Sunday, 2 October 2011
Heterosexuals say the funniest things...
As I swam this afternoon, I thought about a very recent exchange between me and a straight friend. I commented to him how pleasant this unexpected sunny weather was. His reply was, "Yeah, there's some horny sights to be seen in Cardiff", meaning the amount of female flesh on show. He continued, "Shame there's nothing for you!" I drew breath and then patiently pointed out to him that the warm weather had the same effect on men and that there was quite a bit of male flesh on show too. I assured him that I was being entertained. He thought for a moment, "...Oh yeah, didn't think about that."
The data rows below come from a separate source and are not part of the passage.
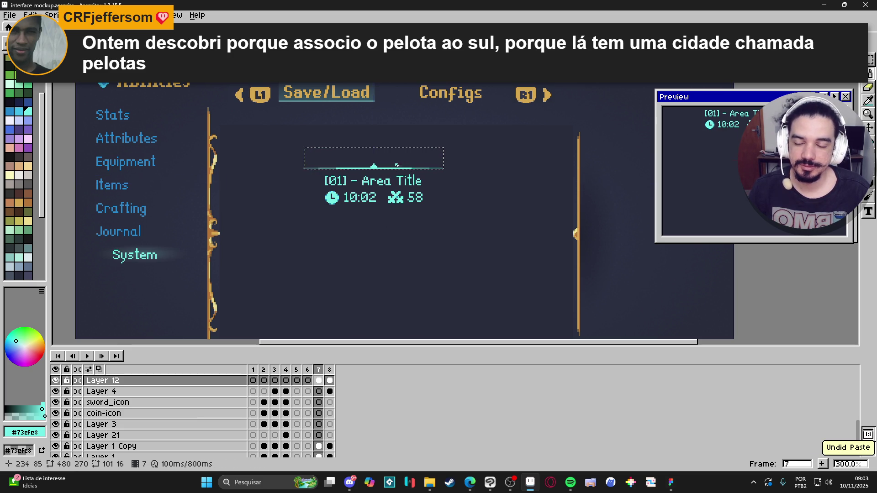
key(m)
drag(378, 167, 384, 182)
key(ctrl+z)
key(ctrl+d)
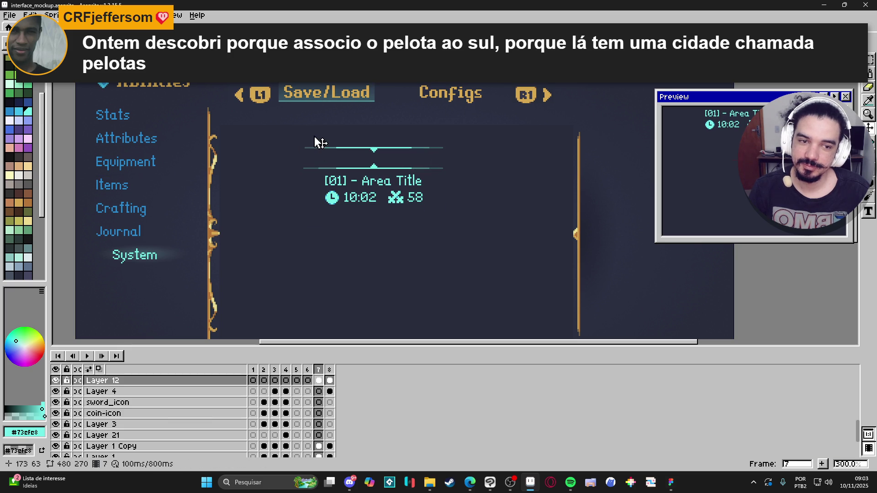
key(m)
mouse_move(293, 130)
mouse_down()
mouse_move(466, 147)
mouse_move(425, 221)
mouse_move(438, 211)
mouse_up()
I think some straight men sometimes have great difficulty in seeing life from any viewpoint other than the viewpoint of a straight man. It reminds me of when I witnessed a conversation between two work colleagues in my old job, where one guy complained to the other that he didn't like "the sneaky gays who don't tell you they're gay." I questioned what he meant. I was, he tried to reassure me, not one of the sneaky ones, "I actually like you but I can't deal with the ones that don't tell you: sneaky, see; can't stand them." I suggested that the reason they'd not told him might have something to do with the attitude he was now displaying and nothing to do with a sly subterfuge designed to trick him. "What d'you mean...?" was his response.
This same guy once protested to a group of us in the pub that political correctness had gone too far and that the balance had now tipped too much in the opposite direction. As he worked himself into a bit of a froth his argument climaxed with the line, "The world is prejudiced against me now... and all because I'm normal!"
We might have won a couple of battles but winning the war is still a long way off.